Partnership Distribution Declared
On February 9, 2017, the board of directors of the General Partner declared a cash distribution to the Partnership’s common unitholders of $6,877, or $0.11 per common unit. The cash distribution will be paid on February 28, 2017 to unitholders of record at the close of business on February 21, 2017. The total cash distribution payable to non-affiliated common unitholders will be $1,267.
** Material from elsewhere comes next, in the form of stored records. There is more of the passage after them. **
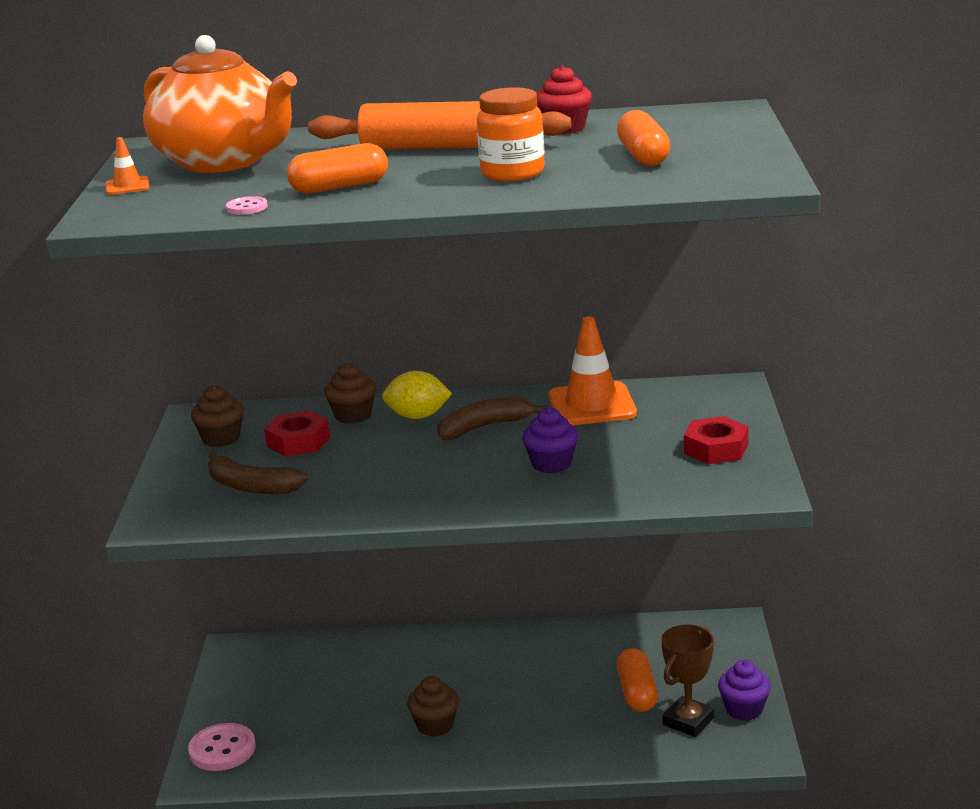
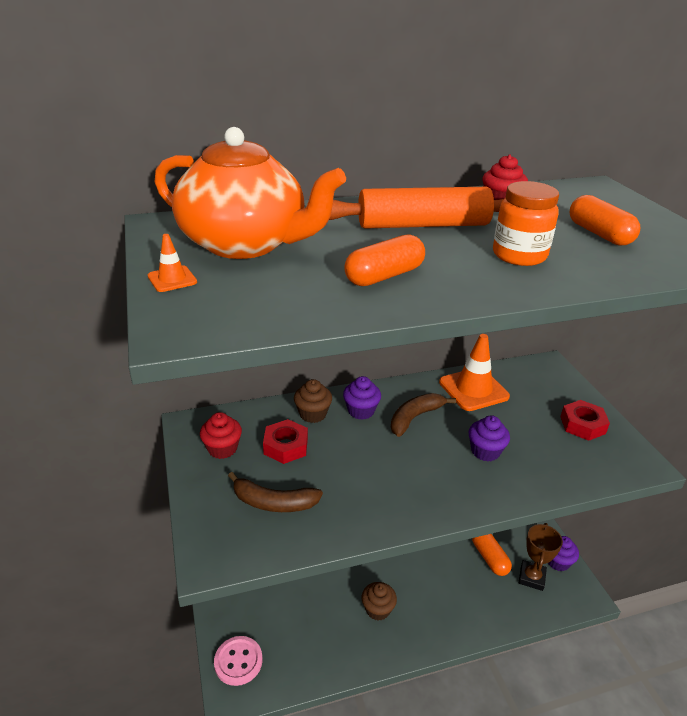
camera: 20 degrees left, 10 degrees up
brown cupcake [191,385,244,447] -> red cupcake [200,412,242,459]
pink button [226,196,268,215] -> none
yellow lemon [382,371,452,419] -> purple cupcake [343,376,381,420]

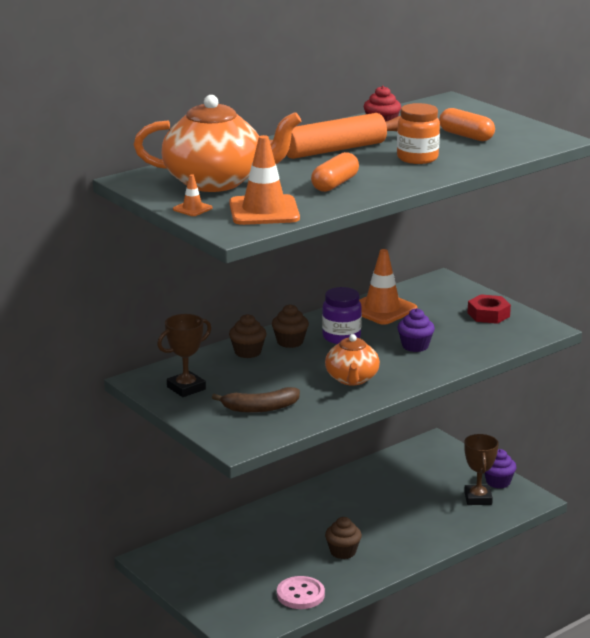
camera: 20 degrees left, 10 degrees down
red cupcake [200,412,242,459] -> brown trophy [157,314,211,397]
pink button [214,636,263,686] -> pink button moved to [277,576,325,609]
red nut [263,419,308,464] -> none
purple cupcake [343,376,381,420] -> brown cupcake [272,304,309,348]
brown banana [391,393,456,437] -> purple jar [322,287,362,344]
orange capsule [472,534,512,576] -> none
none -> orange traffic cone [229,135,300,225]
none -> orange teapot [325,334,380,386]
Merger Agreement between Alon and Delek
On January 2, 2017, Alon and Delek entered into a definitive agreement under which Delek will acquire all of the outstanding shares of Alon common stock which Delek does not already own in an all-stock transaction. Delek currently owns approximately 33.7 million shares of our common stock. Under terms of the agreement, the owners of our remaining outstanding shares that Delek does not currently own will receive a fixed exchange ratio of 0.5040 of Delek shares for each share of Alon. The transaction is expected to close in the first half of 2017, subject to customary closing conditions, including regulatory approval and approval by Delek shareholders and Alon shareholders.
Krotz Springs Refinery RINs Exemption
In February 2017, the Krotz Springs refinery received approval from the EPA for a small refinery exemption from the requirements of the renewable fuel standard for the 2016 calendar year. As a result, we expect to record a reduction in RINs expense of $29,000 in the first quarter of 2017, based on a weighted average RINs price per gallon of $0.58.